Egyptian singer and actress (1898–1975)

Fatheya Ahmed (1898 – 5 December 1975), also called Touha, was an Egyptian classical singer and actress who "carried the practice of Waslah into the 20th century". She also sang many traditional and modern melodies on Takht in the tradition of awâlim in which female entertainers perform for women-only audiences during wedding celebrations. She had a “unique mastery of the mawwal”, a traditional and popular Arabic genre of vocal music.

She was known for singing poems and monologues, and sang some folk songs with Sayed Darwish, a popular Egyptian singer and composer. She sang in the 1943 film Ahlam el Shabab (1943).

==Biography==
Fatheya Ahmed was born in a family of musicians in 1898 in the Al-Kharnafsh neighborhood in Cairo. After being introduced to music by her father, Sheikh Ahmed Al-Hamzawi, a singer and composer of classical songs, she studied singing from a number of composers including Sheikh Abu Al-Ala Muhammad, who was Umm Kulthum's first music teacher. Her two sisters, Ratiba Ahmed and Mufida Ahmed, were also singers.

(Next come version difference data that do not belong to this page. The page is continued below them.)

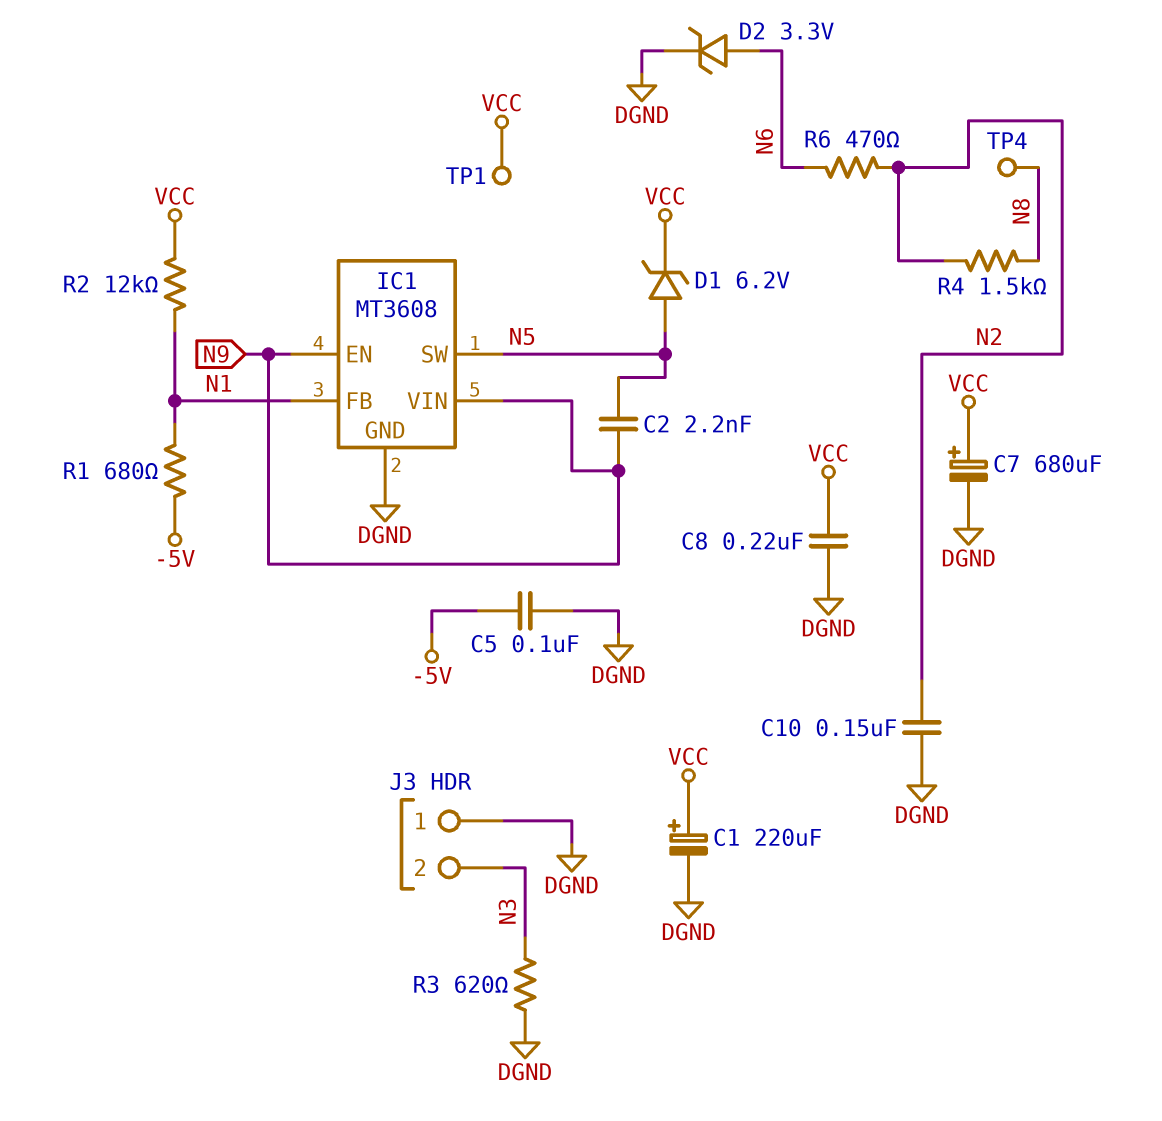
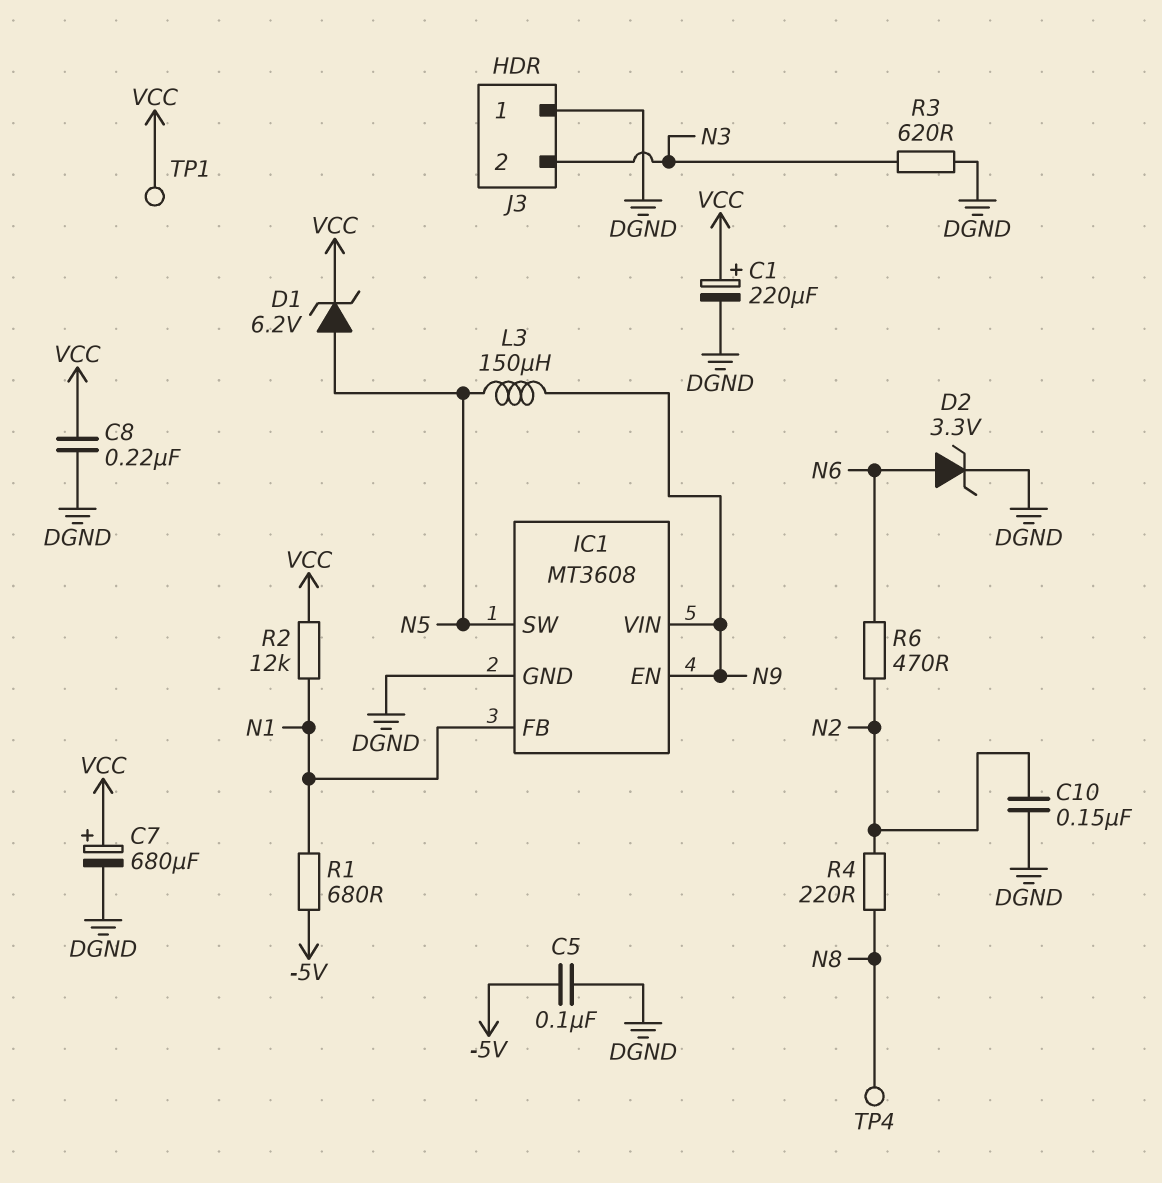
C2: 2.2nF (N5, N9) -> none
L3: none -> 150uH (N5, N9)
R4: 1.5k (N2, N8) -> 220 (N2, N8)

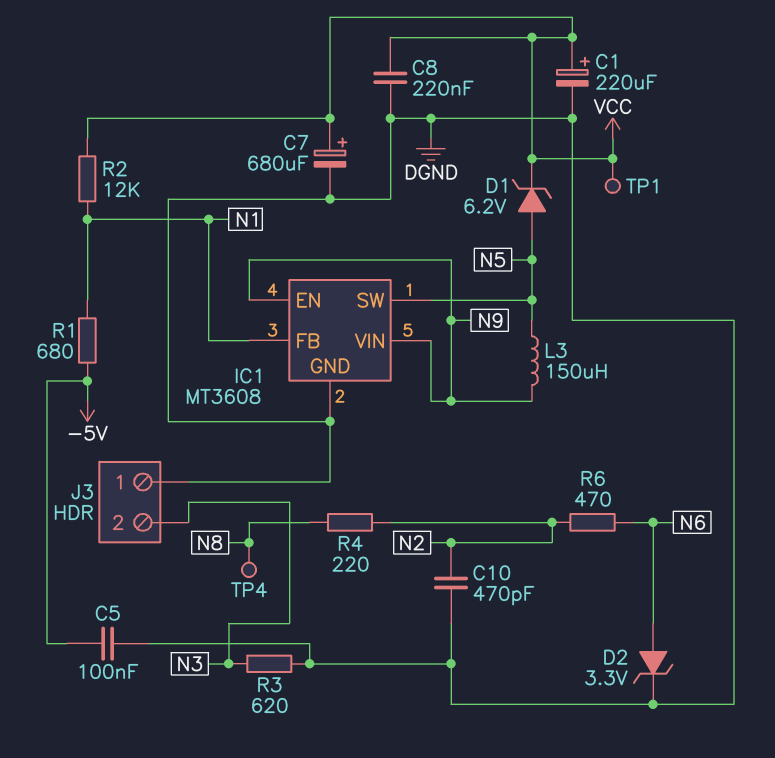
C10: 150nF (DGND, N2) -> 470pF (DGND, N2)

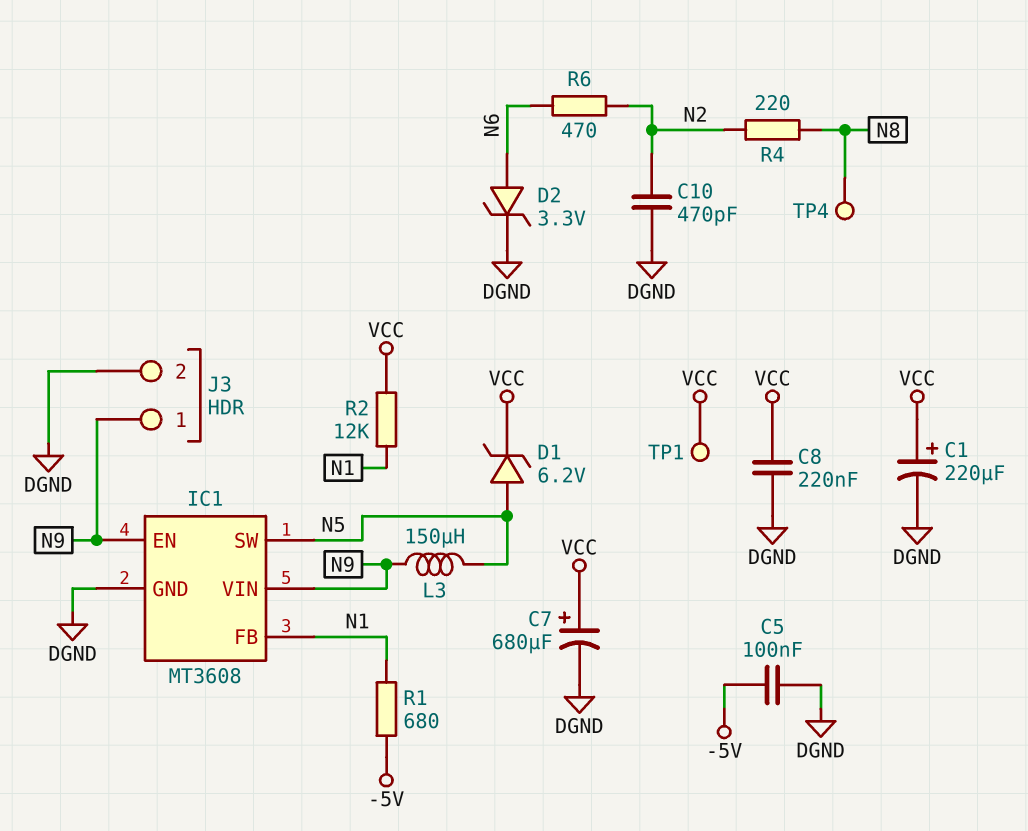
J3 pin 1: DGND -> N9
J3 pin 2: N3 -> DGND
R3: 620 (DGND, N3) -> none

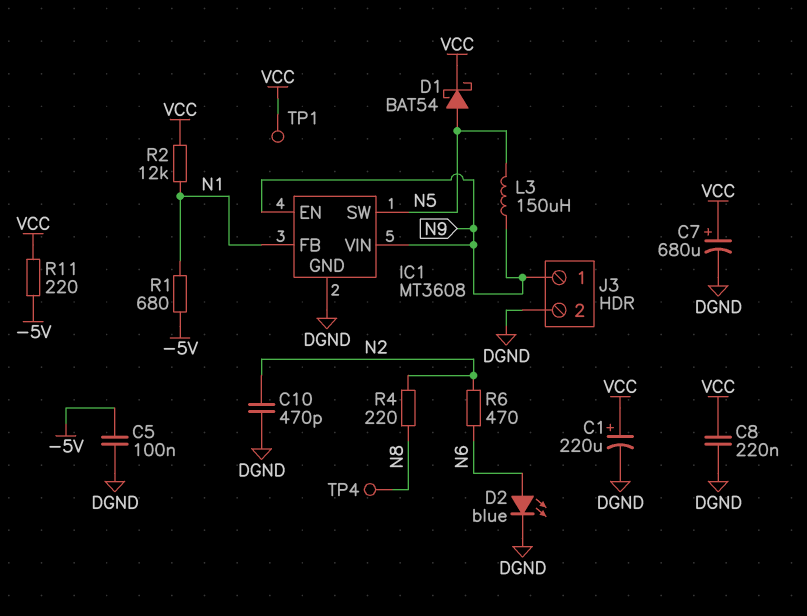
D1: zener 6.2V (A N5, K VCC) -> schottky BAT54 (A N5, K VCC)
D2: zener 3.3V (A N6, K DGND) -> LED blue (A N6, K DGND)
R11: none -> 220 (-5V, VCC)

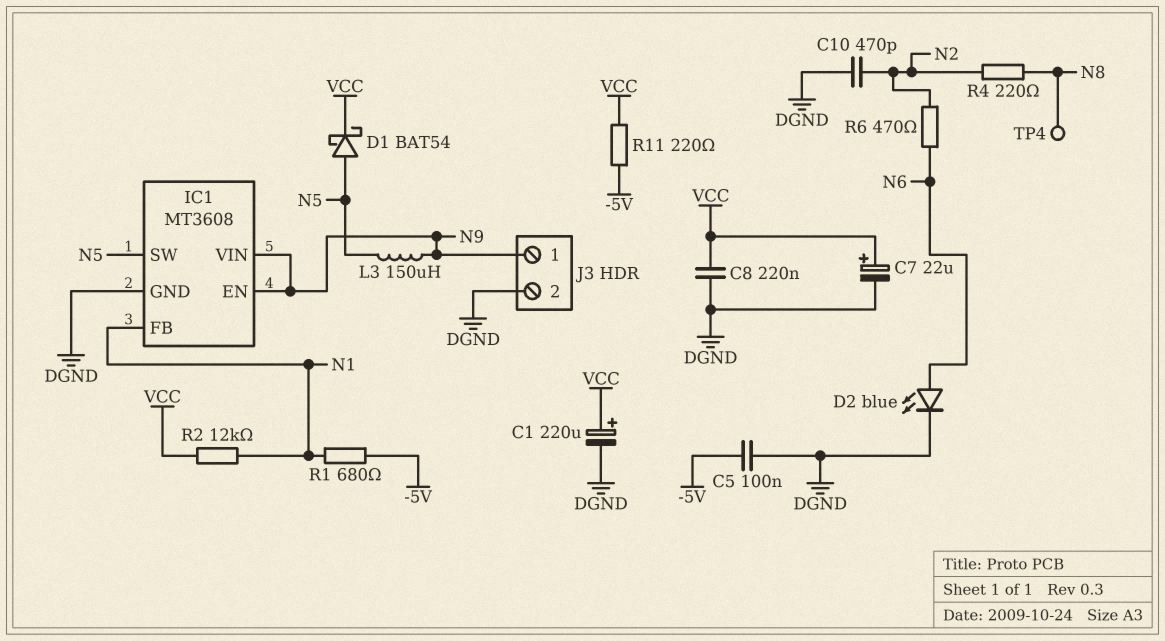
C7: 680uF (plus VCC, minus DGND) -> 22uF (plus VCC, minus DGND)
TP1: test point (VCC) -> none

In 1910, Fatheya Ahmed began her career in musical theaters and regularly performed at the theater companies of Najib al-Rihani and Amin Sidqi. From 1925, she performed at public concerts in Egypt and made numerous commercial recordings. She was equally successful on her musical tours to Syria. Because of her frequent visits to Syria with considerable success, she was named Mutribat al Qutrayn (the singer of two countries).

She sang compositions by a number of renowned Egyptian musicians, including Muhammad Othman, Abdu al-Hamuli, Zakariyya Ahmad, Mohammed Abdel Wahab, and Riad Al Sunbati. She was featured at the first issue of the Rose al-Yūsuf magazine published in 1925 along with Munîra al-Mahdiyya and Umm Kulthum. She also appeared on magazine covers in rotation with other musicians.

In 1929, she retired from the stage to raise her children. After several years, she made a comeback and regularly performed as the star singer at the musical club of Badia Masabni in Cairo. Fatheya Ahmed was a friend of Umm Kulthum for more than sixty years and performed together on numerous musical events.

She retired in the late 1940s following a chronic illness.

Fatheya Ahmed married Ismail Bey Saîd, a landowner.

Fatheya Ahmed died on 5 December 1975.